:: PROVIDED DATA ::
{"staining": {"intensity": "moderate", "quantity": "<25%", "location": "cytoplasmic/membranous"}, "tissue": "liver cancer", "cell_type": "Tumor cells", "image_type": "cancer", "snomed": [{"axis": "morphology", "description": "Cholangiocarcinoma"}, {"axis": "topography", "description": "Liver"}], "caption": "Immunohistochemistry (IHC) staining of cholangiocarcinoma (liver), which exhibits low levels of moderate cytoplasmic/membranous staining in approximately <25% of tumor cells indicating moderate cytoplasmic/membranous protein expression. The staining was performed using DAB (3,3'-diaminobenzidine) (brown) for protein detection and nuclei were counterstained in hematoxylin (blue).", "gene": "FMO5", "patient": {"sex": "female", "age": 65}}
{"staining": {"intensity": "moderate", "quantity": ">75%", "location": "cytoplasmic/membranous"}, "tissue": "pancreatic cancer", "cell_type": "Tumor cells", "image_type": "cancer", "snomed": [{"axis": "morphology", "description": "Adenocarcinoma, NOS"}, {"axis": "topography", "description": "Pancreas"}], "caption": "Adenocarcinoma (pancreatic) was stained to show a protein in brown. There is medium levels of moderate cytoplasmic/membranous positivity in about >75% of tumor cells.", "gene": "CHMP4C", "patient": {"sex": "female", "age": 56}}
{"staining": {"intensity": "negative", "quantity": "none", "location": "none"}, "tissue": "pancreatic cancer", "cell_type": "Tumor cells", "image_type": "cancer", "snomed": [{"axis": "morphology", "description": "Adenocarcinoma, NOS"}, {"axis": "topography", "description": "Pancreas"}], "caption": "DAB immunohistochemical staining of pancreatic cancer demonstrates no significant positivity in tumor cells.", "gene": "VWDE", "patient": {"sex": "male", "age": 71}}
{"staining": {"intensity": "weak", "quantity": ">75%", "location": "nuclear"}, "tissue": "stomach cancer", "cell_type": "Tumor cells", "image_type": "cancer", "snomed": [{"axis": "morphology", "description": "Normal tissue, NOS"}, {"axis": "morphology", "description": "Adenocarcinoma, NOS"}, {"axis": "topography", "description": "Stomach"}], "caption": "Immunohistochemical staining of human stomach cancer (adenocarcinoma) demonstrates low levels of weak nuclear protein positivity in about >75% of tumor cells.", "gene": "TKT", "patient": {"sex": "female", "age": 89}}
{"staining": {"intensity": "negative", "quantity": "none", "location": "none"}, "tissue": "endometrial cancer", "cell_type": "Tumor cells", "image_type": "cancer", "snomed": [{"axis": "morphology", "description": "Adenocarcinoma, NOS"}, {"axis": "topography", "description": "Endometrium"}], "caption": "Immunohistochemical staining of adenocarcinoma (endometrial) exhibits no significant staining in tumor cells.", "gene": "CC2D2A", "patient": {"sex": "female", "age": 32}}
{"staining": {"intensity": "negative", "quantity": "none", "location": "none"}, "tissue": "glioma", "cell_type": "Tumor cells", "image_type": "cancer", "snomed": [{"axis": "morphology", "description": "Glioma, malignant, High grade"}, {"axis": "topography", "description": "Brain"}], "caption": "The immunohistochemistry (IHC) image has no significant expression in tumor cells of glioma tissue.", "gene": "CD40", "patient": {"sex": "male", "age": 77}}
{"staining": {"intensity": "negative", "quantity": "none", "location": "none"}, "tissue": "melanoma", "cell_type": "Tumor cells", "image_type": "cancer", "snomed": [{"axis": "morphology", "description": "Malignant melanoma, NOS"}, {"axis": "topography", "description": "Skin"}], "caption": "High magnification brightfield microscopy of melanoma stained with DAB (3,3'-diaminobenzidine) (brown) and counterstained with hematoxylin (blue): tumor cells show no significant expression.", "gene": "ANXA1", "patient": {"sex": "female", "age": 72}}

:: TASK STATEMENT ::
Mind each word and retype the entire listing above.

:: SOLUTION TO THIS EXERCISE ::
{"staining": {"intensity": "moderate", "quantity": "<25%", "location": "cytoplasmic/membranous"}, "tissue": "liver cancer", "cell_type": "Tumor cells", "image_type": "cancer", "snomed": [{"axis": "morphology", "description": "Cholangiocarcinoma"}, {"axis": "topography", "description": "Liver"}], "caption": "Immunohistochemistry (IHC) staining of cholangiocarcinoma (liver), which exhibits low levels of moderate cytoplasmic/membranous staining in approximately <25% of tumor cells indicating moderate cytoplasmic/membranous protein expression. The staining was performed using DAB (3,3'-diaminobenzidine) (brown) for protein detection and nuclei were counterstained in hematoxylin (blue).", "gene": "FMO5", "patient": {"sex": "female", "age": 65}}
{"staining": {"intensity": "moderate", "quantity": ">75%", "location": "cytoplasmic/membranous"}, "tissue": "pancreatic cancer", "cell_type": "Tumor cells", "image_type": "cancer", "snomed": [{"axis": "morphology", "description": "Adenocarcinoma, NOS"}, {"axis": "topography", "description": "Pancreas"}], "caption": "Adenocarcinoma (pancreatic) was stained to show a protein in brown. There is medium levels of moderate cytoplasmic/membranous positivity in about >75% of tumor cells.", "gene": "CHMP4C", "patient": {"sex": "female", "age": 56}}
{"staining": {"intensity": "negative", "quantity": "none", "location": "none"}, "tissue": "pancreatic cancer", "cell_type": "Tumor cells", "image_type": "cancer", "snomed": [{"axis": "morphology", "description": "Adenocarcinoma, NOS"}, {"axis": "topography", "description": "Pancreas"}], "caption": "DAB immunohistochemical staining of pancreatic cancer demonstrates no significant positivity in tumor cells.", "gene": "VWDE", "patient": {"sex": "male", "age": 71}}
{"staining": {"intensity": "weak", "quantity": ">75%", "location": "nuclear"}, "tissue": "stomach cancer", "cell_type": "Tumor cells", "image_type": "cancer", "snomed": [{"axis": "morphology", "description": "Normal tissue, NOS"}, {"axis": "morphology", "description": "Adenocarcinoma, NOS"}, {"axis": "topography", "description": "Stomach"}], "caption": "Immunohistochemical staining of human stomach cancer (adenocarcinoma) demonstrates low levels of weak nuclear protein positivity in about >75% of tumor cells.", "gene": "TKT", "patient": {"sex": "female", "age": 89}}
{"staining": {"intensity": "negative", "quantity": "none", "location": "none"}, "tissue": "endometrial cancer", "cell_type": "Tumor cells", "image_type": "cancer", "snomed": [{"axis": "morphology", "description": "Adenocarcinoma, NOS"}, {"axis": "topography", "description": "Endometrium"}], "caption": "Immunohistochemical staining of adenocarcinoma (endometrial) exhibits no significant staining in tumor cells.", "gene": "CC2D2A", "patient": {"sex": "female", "age": 32}}
{"staining": {"intensity": "negative", "quantity": "none", "location": "none"}, "tissue": "glioma", "cell_type": "Tumor cells", "image_type": "cancer", "snomed": [{"axis": "morphology", "description": "Glioma, malignant, High grade"}, {"axis": "topography", "description": "Brain"}], "caption": "The immunohistochemistry (IHC) image has no significant expression in tumor cells of glioma tissue.", "gene": "CD40", "patient": {"sex": "male", "age": 77}}
{"staining": {"intensity": "negative", "quantity": "none", "location": "none"}, "tissue": "melanoma", "cell_type": "Tumor cells", "image_type": "cancer", "snomed": [{"axis": "morphology", "description": "Malignant melanoma, NOS"}, {"axis": "topography", "description": "Skin"}], "caption": "High magnification brightfield microscopy of melanoma stained with DAB (3,3'-diaminobenzidine) (brown) and counterstained with hematoxylin (blue): tumor cells show no significant expression.", "gene": "ANXA1", "patient": {"sex": "female", "age": 72}}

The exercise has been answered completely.